The diet of this rattlesnake is a fraction of the diet of its closest relative, the Red diamond rattlesnake, Crotalus ruber. C. ruber, like most rattlesnakes, frequently prey on lizards and small mammals such as mice, rats, and squirrels. C. ruber also is known to eat frogs, toads, birds, and other snakes. The restricted diet of the Santa Catalina Rattlesnake compared to its sister species is likely due to the limited prey diversity on the island. Small body size in the Santa Catalina rattlesnake may be an evolutionary response to their reliance on small-sized prey. For example, the main prey is the endemic Santa Catalina Deer Mouse, Peromyscus slevini, which are measured to 21 cm (8.3 in) in total length including the tail, which is 10 centimeters (3.9 in).

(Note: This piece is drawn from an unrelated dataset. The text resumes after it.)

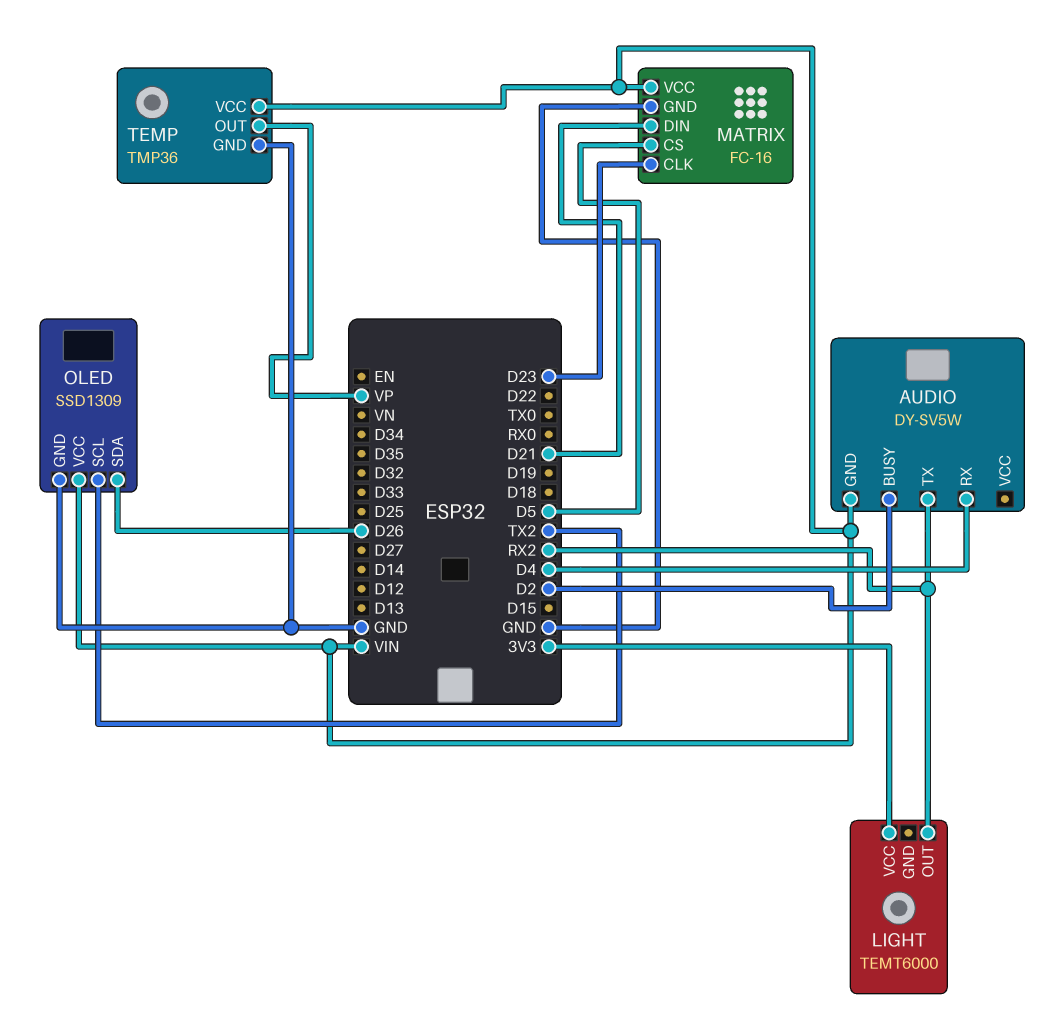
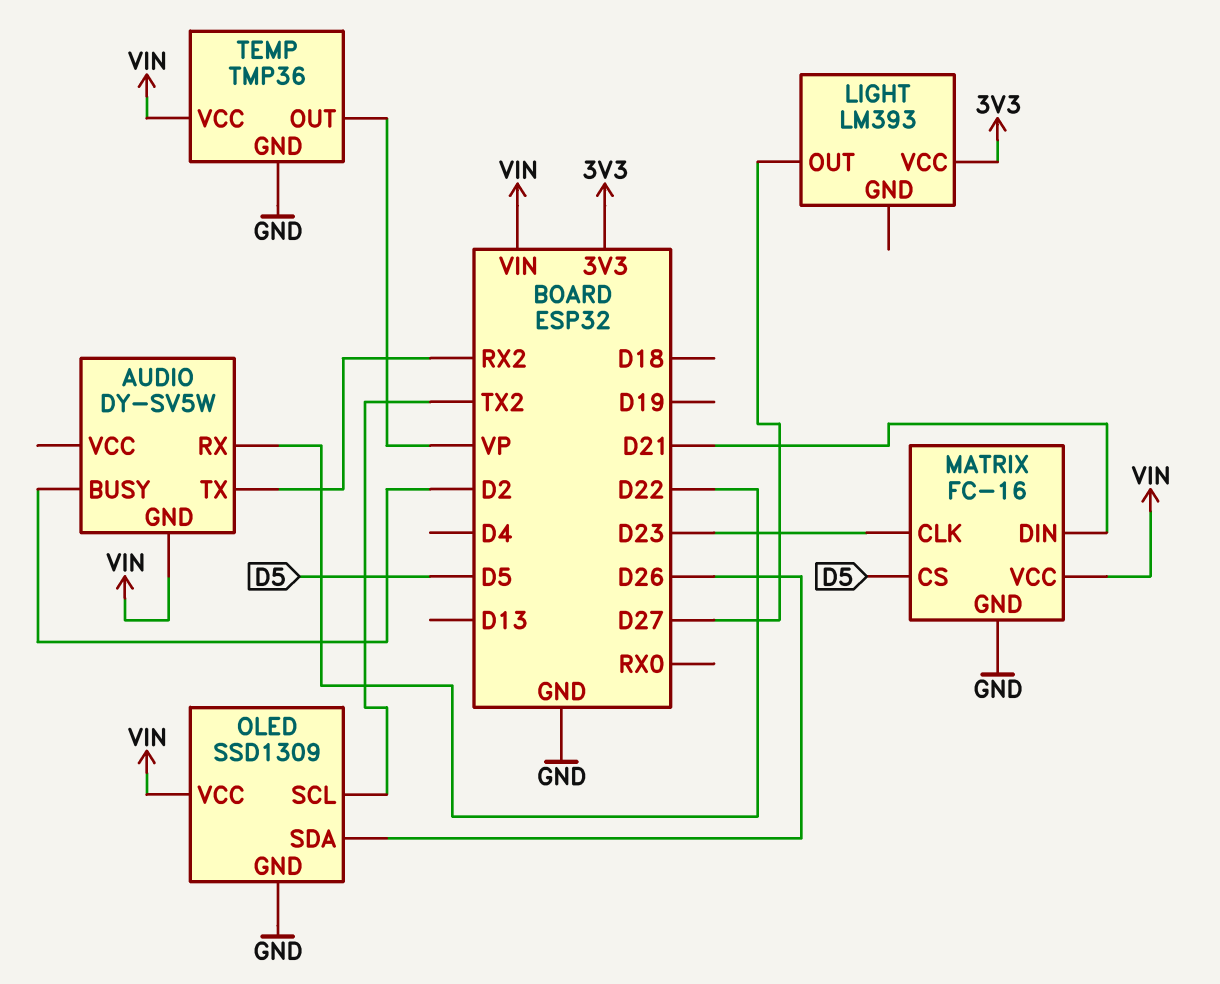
AUDIO pin RX: D4 -> D22
LIGHT: TEMT6000 -> LM393
LIGHT pin OUT: RX2 -> D27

Like other rattlesnake species from central and northern Mexico, the Santa Catalina rattlesnake has greater foraging activity during the summer and rainy season (July–October).

==Taxonomy==
Laurence Klauber (1972) suggested this species is closely related to C. scutulatus. However, a later study by Murphy and Crabtree (1985) used allozyme data to conclude the Santa Catalina rattlesnake shares its most recent ancestor with C. ruber. Most of the morphological, biogeographic, and biochemical data suggest the same.